Unlike the US (which is monthly), Australian investors only get an update on inflation once a quarter.

And with households cashed up, consumer confidence soaring, property values booming and rates on hold at rock-bottom, local markets were on tenterhooks for the March CPI print “like viewers waiting for the next Game of Thrones instalment”, CBA said.

However, “rather than any bloodshed, it was a tepid CPI” result that came through yesterday.


CBA rates strategists Martin Whetton and Philip Brown provided some data analysis, after q/q headline inflation rose by 0.6pc — well short of expectations of a 0.9pc rise.

The trimmed mean measure (preferred by the RBA) of core inflation came in at just 0.3pc, which saw annual core inflation actually fall slightly (to 1.1pc).

“Noflation remains”, the pair said, with markets now facing an arduous three-month wait for the next GoT episode June quarter print, which could show a larger y/y increase off the low base in Q2 2020.

Upward pressures in March were led by the Transport category, including rising fuel costs and higher car prices on strong demand.

Housing inflation fell short of CBA’s forecasts, as government grants such as HomeBuilder helped keep a lid on cost pressures.

And the March CPI print may result in a “modestly lower yield structure” in Australian bond markets, said Whetton and Brown.

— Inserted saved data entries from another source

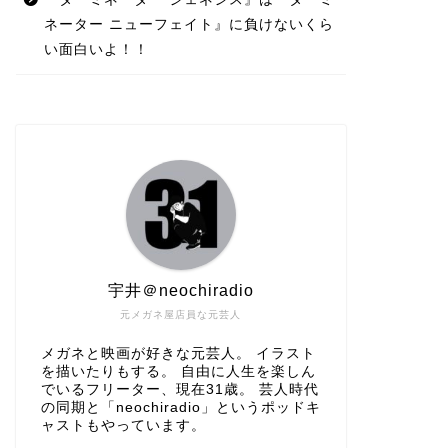
ネーター ニューフェイト』に負けないくら
い面白いよ！！
宇井＠neochiradio
元メガネ屋店員な元芸人
メガネと映画が好きな元芸人。 イラスト
を描いたりもする。 自由に人生を楽しん
でいるフリーター、現在31歳。 芸人時代
の同期と「neochiradio」というポッドキ
ャストもやっています。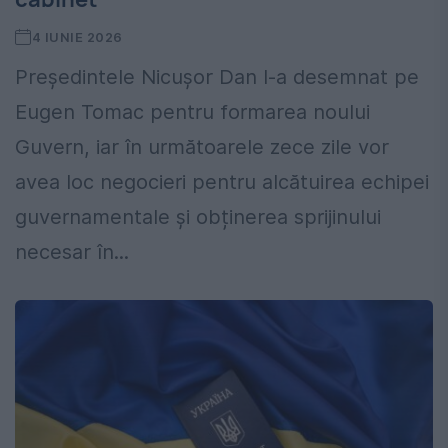
4 IUNIE 2026
Președintele Nicușor Dan l-a desemnat pe
Eugen Tomac pentru formarea noului
Guvern, iar în următoarele zece zile vor
avea loc negocieri pentru alcătuirea echipei
guvernamentale și obținerea sprijinului
necesar în...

The starting point for inflation-based rate rises is “back to the lows for now”, with any changes based on financial stability risks from booming property markets also unlikely.

Looking ahead

In assessing where inflation — and by extension the rates outlook — goes from here, Whetton and Brown looked at zero coupon swap (ZCS) markets.

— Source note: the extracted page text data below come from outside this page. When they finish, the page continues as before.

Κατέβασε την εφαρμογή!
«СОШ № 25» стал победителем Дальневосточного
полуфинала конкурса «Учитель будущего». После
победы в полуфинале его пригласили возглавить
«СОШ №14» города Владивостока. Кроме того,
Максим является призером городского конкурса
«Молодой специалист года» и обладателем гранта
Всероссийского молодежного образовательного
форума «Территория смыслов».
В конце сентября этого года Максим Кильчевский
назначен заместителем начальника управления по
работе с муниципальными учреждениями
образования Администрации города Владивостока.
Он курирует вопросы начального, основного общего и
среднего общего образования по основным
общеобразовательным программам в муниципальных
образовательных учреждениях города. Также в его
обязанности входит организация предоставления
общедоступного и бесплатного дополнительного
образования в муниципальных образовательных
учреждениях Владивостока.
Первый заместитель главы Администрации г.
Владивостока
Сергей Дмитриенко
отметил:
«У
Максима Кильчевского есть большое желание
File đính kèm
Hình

A zero coupon swap is an exchange of fixed payments for variable payments, where the variable payments are paid in regular instalments (like a normal swap) but the fixed payment is made in a lump sum at the end.

Central to the inflation outlook is the idea that the next few quarters will show larger annual base effects, given the pandemic year was so deflationary.

However, those changes are “immaterial” to ZCS markets because they’re entirely forward-looking, CBA said.

While today’s CPI print missed forecasts, the ZCS market is still pricing for inflation to get to 2pc “from now on out”, Whetton and Brown said.

That marks the lower end of the RBA’s 2-3pc target. And “given the current annual rate is only 1.1pc for the headline, that is a big change. But it’s not entirely unreasonable,” the pair said.

For example, despite yesterday’s miss, the last two quarterly prints have shown steady growth of 0.9pc and 0.6pc.

With most economic indicators rebounding strongly, annualised gains into the two per cent level are probably on the cards.

“For the moment our suspicion is that the demand-pull inflation pressures are building in the economy, and would have been more obvious in today’s print had it not been for government policy,” Whetton and Brown said.

However, they added that the market’s forecast may also reflect some embedded expectations bias around inflation growth, given the prevailing view of upside CPI risk.

In that context, while the market is priced for annual inflation to hit 2pc, it “might take slightly longer for CPI to actually get there”, CBA said.